En Turquie, près d’un million d’internautes ont demandé à leur fournisseur d’accès à internet d’activer le filtrage pour bénéficier d’un « internet plus sûr », vidé des contenus inappropriés pour les enfants et les âmes sensibles.

Aura-t-on un jour en France un modèle de censure du web à la turque ? Avec le projet de loi anti-terrorisme à l’examen à l’Assemblée Nationale, le Gouvernement veut confier à l’Etat le pouvoir d’établir souverainement une liste de sites internet que les FAI auraient l’obligation de rendre inaccessibles, sans aucun contrôle par un juge, ni aucune publication des sites concernés. En parallèle, des voix s’élèvent pour demander en France que les FAI proposent un filtrage parental directement au niveau de la connexion à internet, et plus seulement sous forme de logiciel de contrôle parental à installer sur un ordinateur.

C’est cette double méthode qui a été choisie en Turquie. Depuis 2009, la « loi n°5651 » permet à l’Etat d’ordonner aux opérateurs le blocage de toute une série de sites accusés de relayer des contenus d’abus sexuels sur enfants, des « obscénités », de la prostitution, de l’incitation à l’usage de drogues, des jeux de hasard, de l’incitation au suicide, ou des substances impropres à la santé. C’est cette loi, amendée en début d’année pour ajouter le blocage de contenus violant la vie privée, qui a temporairement permis au régime de Recep Tayyip Erdogan d’obtenir le blocage de Twitter.

Très vite, la Turquie a cessé de publier des rapports sur les sites qui étaient bloqués en vertu de la loi. Selon des activistes locaux, plus de 50 000 sites seraient aujourd’hui bloqués, sans que les motifs soient publiés, et plusieurs médias auraient ainsi été censurés.

2,7 % des internautes ont demandé un internet filtré

Mais par ailleurs, depuis 2011 une loi « sur les principes et procédures concernant les services Internet sûrs » permet aux abonnés à internet turcs de faire une demande expresse auprès des FAI, pour ne plus avoir accès à des contenus impropres aux mineurs. « Si le consommateur veut utiliser des services Internet plus sûr, le consommateur peut tout simplement informer l’opérateur par une page web, un centre d’appel ou par SMS« , expliquait au début du mois Ozgur Fatih Akpinar, le directeur de l’autorité turque de régulation des technologies de l’information et de la communication (ICTA), lors d’une présentation à l’Internet Government Forum (IGF) organisé à Istanbul. Les FAI doivent permettre aux abonnés de basculer facilement d’un profil à un autre, sans surcoûts.
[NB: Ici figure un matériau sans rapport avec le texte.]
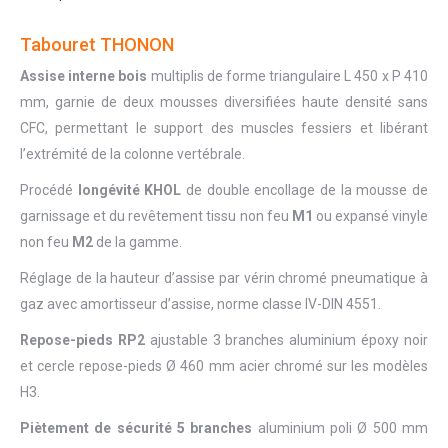
Tabouret THONON
Assise interne bois
multiplis de forme triangulaire L 450 x P 410
mm, garnie de deux mousses diversifiées haute densité sans
CFC, permettant le support des muscles fessiers et libérant
l’extrémité de la colonne vertébrale.
Procédé
longévité KHOL
de double encollage de la mousse de
garnissage et du revêtement tissu non feu
M1
ou expansé vinyle
non feu
M2
de la gamme.
Réglage de la hauteur d’assise par vérin chromé pneumatique à
gaz avec amortisseur d’assise, norme classe IV-DIN 4551.
Repose-pieds RP2
ajustable 3 branches aluminium époxy noir
et cercle repose-pieds Ø 460 mm acier chromé sur les modèles
H3.
Piètement de sécurité 5 branches
aluminium poli Ø 500 mm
Selon des documents transmis à Numerama par Ozgur Fatih Akpinar, au mois d’août dernier, 978 728 abonnés à internet en Turquie avaient librement choisi de demander le filtrage parental à leur FAI, ce qui ne représente que 2,7 % des 37 millions d’internautes. Le chiffre n’augmente que très peu, puisqu’il a progressé de seulement 1,4 % depuis el début de l’année. Mais pour le moment, la Turquie n’envisage pas de passer à un modèle de filtrage par défaut, qui obligerait les parents à faire connaître leur souhait de ne pas subir le filtrage. L’ICTA préfère augmenter sa prévention à travers des opérations de communications et des spots d’information à la télévision. Le Gouvernement, quant à lui, se satisfait certainement des pouvoirs de censure que lui offre déjà la loi n°5651, et qui s’imposent à l’ensemble des internautes, qu’ils aient opté pour le filtrage ou non.